■ Instructions
1. In the MLOps section, where is data on GCP first stored for analysis?
2. Summarize the MLOps section in two sentences.
3. Write the next part of the MLOps section, starting after its final sentence.

■ Selection
++++++++

Now that the basics of GCP and MLOps have been covered, this section will go over how to combine them to set up an end to end MLOps system on Google Cloud. This section will follow the workflow starting from the ML Engineer’s local machine up until the model is up and running in production.
4.1 Data Exploration and Experimentation
Initially, data on GCP will be stored either on Cloud Storage or Big Query for analysis. ML engineers will start doing data exploration to identify useful features for the model they want to build. This can be done either on a local machine (in which case one should be careful about data exfiltration risks) or on a Workbench instance, in which case the engineer is already working inside of the Google environment.
Once features have been identified, ML engineers will probably start prototyping different types of models to find out which approaches work and which do not. Vertex AI Workbench allows them to leverage powerful virtual machines for local training, or they can submit Vertex AI Training jobs instead. Using AutoML and/or pre-built APIs is also a standard practice to quickly identify the baseline performance for a given use case.
After selecting which models to further test, it is time to start working on a training pipeline, rather than local experimentation.
Figure 5: graph showing when to switch to Vertex AI Pipelines
The development of an ML pipeline usually starts after most of the exploratory analysis has been carried out and the general shape of the model is defined, as shown in figure 5.1. In general there is a tradeoff between development velocity and solution robustness and quality. When to make this switch will depend on the type of problem and individual preference.
4.2 Vertex AI Feature Store
Vertex AI Feature Store is a great tool allowing you to store, serve and monitor ML features at scale. It especially fits the overall MLOps picture as it allows ML engineers to track the evolution of features over time. Feature Store can create alerts for when your ML features drift from their original distribution. This is especially important in ML features, as data arrive continuously. At any time, the features may change
from what they used to be at training time, eventually leading to model deterioration. Feature drift is thus a critical event to detect, so that models can be retrained and ensure business continuity. Also, feature drift may be a sign that the architecture of the ML models need a change. For this reason, feature drift must not only trigger a retraining of the model, but also alert relevant technical and business profiles within an organization.

++++++++

■ Data segment
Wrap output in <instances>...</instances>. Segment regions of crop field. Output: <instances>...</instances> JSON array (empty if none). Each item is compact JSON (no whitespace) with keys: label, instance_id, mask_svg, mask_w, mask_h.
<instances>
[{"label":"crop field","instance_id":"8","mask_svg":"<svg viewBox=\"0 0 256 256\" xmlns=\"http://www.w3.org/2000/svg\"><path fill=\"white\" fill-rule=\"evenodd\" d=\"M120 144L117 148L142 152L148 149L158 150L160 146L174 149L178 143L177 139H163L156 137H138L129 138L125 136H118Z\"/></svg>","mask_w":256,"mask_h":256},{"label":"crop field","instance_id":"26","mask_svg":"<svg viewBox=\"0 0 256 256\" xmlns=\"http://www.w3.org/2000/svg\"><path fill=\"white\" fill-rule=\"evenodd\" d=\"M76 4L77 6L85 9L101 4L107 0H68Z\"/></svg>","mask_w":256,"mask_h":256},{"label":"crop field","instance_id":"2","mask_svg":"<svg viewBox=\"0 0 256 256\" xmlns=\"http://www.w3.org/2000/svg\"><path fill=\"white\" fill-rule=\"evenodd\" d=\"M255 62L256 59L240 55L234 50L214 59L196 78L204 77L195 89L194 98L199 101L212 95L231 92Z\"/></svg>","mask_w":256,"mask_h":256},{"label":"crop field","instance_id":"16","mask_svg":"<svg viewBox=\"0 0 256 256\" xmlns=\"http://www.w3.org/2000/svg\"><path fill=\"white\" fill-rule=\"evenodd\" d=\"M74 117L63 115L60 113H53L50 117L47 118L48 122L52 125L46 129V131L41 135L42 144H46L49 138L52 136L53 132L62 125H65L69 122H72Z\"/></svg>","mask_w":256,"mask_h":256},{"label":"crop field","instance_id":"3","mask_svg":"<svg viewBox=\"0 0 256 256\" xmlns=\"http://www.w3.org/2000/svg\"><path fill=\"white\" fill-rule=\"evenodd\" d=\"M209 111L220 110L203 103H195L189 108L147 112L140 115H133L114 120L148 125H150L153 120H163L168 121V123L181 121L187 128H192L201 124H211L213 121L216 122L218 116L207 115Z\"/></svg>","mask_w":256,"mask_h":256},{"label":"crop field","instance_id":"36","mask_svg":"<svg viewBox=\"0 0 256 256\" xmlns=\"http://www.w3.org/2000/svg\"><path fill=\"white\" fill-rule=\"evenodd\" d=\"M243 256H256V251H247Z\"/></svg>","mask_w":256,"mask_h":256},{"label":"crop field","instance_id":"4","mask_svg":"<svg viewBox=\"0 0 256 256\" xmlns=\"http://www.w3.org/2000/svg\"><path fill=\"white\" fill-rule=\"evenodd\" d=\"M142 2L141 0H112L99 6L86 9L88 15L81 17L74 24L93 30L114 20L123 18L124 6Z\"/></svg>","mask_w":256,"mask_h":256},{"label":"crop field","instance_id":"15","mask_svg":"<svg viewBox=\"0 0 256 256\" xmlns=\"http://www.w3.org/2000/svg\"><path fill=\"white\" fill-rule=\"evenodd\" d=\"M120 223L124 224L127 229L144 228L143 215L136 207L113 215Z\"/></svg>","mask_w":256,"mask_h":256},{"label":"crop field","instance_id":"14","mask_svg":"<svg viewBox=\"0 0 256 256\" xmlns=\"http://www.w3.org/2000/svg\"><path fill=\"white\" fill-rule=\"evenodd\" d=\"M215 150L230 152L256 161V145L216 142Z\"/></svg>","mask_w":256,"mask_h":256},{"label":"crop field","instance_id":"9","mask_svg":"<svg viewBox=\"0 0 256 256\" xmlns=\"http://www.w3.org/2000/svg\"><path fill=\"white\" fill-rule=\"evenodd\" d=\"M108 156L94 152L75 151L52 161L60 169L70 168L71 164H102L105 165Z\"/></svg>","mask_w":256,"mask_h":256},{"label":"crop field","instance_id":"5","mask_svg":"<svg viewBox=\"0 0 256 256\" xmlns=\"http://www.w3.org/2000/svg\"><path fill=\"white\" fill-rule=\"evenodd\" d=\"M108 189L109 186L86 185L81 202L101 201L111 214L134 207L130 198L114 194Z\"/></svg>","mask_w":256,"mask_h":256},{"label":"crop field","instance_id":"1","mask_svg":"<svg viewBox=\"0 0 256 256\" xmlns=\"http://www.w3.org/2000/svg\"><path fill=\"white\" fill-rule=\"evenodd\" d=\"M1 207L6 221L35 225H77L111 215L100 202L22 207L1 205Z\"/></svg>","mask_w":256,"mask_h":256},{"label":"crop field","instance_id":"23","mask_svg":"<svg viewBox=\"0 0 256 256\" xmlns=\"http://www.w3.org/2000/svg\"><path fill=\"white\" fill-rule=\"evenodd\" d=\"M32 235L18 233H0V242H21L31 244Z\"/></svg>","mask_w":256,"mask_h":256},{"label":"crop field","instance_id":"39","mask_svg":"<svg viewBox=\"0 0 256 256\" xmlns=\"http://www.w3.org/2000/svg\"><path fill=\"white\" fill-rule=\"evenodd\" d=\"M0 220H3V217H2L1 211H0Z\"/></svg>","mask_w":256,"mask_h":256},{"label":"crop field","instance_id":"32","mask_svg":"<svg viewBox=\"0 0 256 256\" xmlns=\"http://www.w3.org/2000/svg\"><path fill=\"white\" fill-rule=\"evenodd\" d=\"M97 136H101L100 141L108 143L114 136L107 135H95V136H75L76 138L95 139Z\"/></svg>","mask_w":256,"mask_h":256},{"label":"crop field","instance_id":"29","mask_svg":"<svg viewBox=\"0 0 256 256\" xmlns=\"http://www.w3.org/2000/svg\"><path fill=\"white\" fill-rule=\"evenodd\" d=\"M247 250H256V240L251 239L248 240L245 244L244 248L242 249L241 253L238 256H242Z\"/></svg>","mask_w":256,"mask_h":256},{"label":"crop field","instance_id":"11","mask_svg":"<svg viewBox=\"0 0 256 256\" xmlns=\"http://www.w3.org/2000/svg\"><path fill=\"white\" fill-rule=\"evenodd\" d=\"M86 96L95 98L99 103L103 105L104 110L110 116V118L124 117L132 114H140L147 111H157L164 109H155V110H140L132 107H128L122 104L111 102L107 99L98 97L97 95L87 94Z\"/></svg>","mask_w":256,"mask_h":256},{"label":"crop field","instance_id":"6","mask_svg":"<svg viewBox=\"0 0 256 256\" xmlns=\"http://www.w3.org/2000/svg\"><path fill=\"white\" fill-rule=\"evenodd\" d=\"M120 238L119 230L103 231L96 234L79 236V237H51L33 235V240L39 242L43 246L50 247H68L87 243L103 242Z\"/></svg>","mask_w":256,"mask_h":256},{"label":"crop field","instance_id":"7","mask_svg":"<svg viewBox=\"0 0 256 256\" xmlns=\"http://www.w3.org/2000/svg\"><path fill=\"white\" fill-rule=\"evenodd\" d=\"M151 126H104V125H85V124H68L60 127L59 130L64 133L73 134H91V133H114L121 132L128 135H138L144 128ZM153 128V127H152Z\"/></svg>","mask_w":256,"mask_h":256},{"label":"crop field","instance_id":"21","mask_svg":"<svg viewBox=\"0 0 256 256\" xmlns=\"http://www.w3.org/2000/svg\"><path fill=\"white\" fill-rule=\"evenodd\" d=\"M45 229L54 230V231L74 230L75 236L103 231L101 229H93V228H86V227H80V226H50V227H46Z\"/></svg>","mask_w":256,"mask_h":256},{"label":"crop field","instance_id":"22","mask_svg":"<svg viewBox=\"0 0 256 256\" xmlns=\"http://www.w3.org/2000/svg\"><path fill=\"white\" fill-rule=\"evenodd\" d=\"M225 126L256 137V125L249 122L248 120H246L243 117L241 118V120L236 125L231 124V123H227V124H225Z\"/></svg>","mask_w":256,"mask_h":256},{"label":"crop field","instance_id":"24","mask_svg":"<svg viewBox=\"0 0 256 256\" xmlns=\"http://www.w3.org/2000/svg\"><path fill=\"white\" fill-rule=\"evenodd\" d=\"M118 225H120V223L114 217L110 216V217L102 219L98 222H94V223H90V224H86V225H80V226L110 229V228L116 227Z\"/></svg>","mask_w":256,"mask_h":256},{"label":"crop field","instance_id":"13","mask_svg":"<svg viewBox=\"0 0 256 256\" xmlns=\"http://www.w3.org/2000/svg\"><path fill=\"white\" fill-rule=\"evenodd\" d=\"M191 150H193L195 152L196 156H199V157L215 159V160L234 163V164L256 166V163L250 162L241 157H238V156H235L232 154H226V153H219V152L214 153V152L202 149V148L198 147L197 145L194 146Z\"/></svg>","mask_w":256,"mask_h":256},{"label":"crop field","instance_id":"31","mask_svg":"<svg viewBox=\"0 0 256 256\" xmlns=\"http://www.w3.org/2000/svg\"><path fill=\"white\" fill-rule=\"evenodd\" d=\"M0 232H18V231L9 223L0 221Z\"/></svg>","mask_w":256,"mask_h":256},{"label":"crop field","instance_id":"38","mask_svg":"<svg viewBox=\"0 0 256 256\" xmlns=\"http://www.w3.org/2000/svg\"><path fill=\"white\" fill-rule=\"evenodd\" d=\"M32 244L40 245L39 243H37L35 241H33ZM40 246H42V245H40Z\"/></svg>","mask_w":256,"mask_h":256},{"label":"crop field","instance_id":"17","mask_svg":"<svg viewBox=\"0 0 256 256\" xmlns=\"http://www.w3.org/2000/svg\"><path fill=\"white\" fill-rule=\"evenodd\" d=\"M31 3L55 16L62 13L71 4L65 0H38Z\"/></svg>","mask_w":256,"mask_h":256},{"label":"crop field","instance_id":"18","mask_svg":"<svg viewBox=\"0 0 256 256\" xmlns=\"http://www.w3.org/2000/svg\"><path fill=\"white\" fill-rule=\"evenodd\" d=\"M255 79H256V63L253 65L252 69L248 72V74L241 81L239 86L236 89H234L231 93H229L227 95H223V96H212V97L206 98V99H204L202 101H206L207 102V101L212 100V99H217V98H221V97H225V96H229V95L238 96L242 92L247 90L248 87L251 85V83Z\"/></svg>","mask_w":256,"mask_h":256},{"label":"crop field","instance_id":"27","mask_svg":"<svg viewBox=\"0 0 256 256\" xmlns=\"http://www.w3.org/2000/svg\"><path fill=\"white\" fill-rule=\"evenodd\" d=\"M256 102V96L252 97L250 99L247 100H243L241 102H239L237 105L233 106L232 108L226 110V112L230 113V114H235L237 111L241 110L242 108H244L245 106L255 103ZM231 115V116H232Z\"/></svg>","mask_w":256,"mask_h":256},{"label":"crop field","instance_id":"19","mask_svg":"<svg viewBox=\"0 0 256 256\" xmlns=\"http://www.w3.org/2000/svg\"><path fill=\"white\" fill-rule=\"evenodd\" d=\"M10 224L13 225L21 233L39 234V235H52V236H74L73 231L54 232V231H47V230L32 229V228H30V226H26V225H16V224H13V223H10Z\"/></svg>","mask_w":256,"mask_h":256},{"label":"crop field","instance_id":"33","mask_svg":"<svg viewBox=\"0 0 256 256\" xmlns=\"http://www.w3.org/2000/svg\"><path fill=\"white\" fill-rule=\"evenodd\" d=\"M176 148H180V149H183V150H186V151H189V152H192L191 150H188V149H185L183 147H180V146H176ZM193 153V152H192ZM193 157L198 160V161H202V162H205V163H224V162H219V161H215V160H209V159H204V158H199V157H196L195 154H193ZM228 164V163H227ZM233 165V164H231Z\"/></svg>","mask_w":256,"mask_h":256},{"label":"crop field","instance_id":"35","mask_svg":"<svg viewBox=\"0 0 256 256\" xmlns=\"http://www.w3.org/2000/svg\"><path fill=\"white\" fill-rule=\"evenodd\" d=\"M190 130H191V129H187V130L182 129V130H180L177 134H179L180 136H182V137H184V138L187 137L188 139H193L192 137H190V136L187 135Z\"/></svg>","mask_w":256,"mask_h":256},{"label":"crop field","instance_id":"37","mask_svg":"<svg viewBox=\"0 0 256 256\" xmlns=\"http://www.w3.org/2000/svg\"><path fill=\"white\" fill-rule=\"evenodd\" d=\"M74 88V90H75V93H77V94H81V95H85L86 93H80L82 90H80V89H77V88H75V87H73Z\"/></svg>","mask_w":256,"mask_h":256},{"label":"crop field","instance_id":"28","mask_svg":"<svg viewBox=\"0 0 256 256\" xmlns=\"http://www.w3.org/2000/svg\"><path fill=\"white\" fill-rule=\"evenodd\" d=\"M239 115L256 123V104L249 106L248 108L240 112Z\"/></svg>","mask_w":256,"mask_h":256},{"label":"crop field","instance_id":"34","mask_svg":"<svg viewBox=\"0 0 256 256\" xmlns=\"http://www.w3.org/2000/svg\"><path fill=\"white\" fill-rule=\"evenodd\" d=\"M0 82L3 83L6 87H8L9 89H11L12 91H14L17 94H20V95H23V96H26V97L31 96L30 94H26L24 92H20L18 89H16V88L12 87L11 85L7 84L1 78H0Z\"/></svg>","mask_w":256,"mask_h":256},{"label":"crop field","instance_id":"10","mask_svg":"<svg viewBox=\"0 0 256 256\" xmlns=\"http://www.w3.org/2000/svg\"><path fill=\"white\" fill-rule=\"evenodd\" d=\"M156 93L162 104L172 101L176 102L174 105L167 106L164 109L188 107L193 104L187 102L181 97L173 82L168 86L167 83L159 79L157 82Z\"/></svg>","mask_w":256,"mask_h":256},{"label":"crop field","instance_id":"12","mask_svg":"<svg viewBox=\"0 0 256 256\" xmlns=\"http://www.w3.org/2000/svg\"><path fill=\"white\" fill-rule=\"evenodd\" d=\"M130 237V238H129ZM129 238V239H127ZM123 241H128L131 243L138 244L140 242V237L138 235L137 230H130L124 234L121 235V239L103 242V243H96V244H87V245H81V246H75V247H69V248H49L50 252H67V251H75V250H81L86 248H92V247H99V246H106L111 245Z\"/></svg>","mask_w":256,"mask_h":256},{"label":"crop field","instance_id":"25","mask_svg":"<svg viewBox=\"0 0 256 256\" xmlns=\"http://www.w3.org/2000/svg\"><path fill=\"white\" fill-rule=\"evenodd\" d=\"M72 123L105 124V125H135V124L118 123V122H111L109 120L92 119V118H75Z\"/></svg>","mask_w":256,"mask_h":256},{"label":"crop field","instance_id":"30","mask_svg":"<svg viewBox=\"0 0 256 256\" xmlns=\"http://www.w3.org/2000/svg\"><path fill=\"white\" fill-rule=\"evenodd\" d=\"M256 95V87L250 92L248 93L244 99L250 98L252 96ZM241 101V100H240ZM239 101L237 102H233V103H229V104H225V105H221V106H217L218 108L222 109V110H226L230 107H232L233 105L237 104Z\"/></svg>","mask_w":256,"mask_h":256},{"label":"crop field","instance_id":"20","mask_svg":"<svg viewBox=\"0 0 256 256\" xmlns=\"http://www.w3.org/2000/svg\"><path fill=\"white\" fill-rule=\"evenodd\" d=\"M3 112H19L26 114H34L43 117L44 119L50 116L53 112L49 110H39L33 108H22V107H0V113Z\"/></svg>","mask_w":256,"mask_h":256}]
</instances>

++++++++

■ In response
1. It is stored either on Cloud Storage or on Big Query.

2. The section traces how to set up an end-to-end MLOps system on Google Cloud: ML engineers explore data from Cloud Storage or Big Query, prototype models on Vertex AI Workbench or with Vertex AI Training jobs, AutoML, or pre-built APIs, and then move from local experimentation to a training pipeline. It also presents Vertex AI Feature Store as a tool to store, serve, and monitor features at scale, which can raise alerts when features drift from their original distribution, a critical event that should lead to retraining and to alerting relevant technical and business profiles.

3.
4.3 Pipelines on Vertex AI
Once model selection has been narrowed down to a couple of possible architectures and data pre-processing is in a more or less stable state, it is time to properly structure the code.
The code structure depends heavily on what type of pipeline tool is used. Most often, code is split up into components that perform one specific function. In case code needs to be used across multiple components, this code can be placed into a private Python package that is then installed in the necessary components. As explained, components are executed as Docker containers. This means that each component runs in its own environment, which can be customized at build time with the packages that are needed for the specific task.
An important step when designing a component is making sure that its inputs and outputs are well defined. Not only does this ensure that the resulting artifacts are stored properly in Vertex AI Metadata, but it is also required in order to pass objects from one component to another and make them overall reusable. The dependencies between components define the execution graph of the pipeline, therefore the order in which tasks are executed. It is important to verify that the components are not circularly dependent, otherwise it will not be possible to compile them into a pipeline.
Once the pipeline is defined, it can be written as a pipeline template and stored in Artifact Registry. Just like components, pipelines can be created in a reusable fashion. For example, one may create a general pipeline template to tackle all binary classification use cases, performing all steps of the machine learning workflow, including hyperparameter tuning to ensure that the best possible model ends up being created.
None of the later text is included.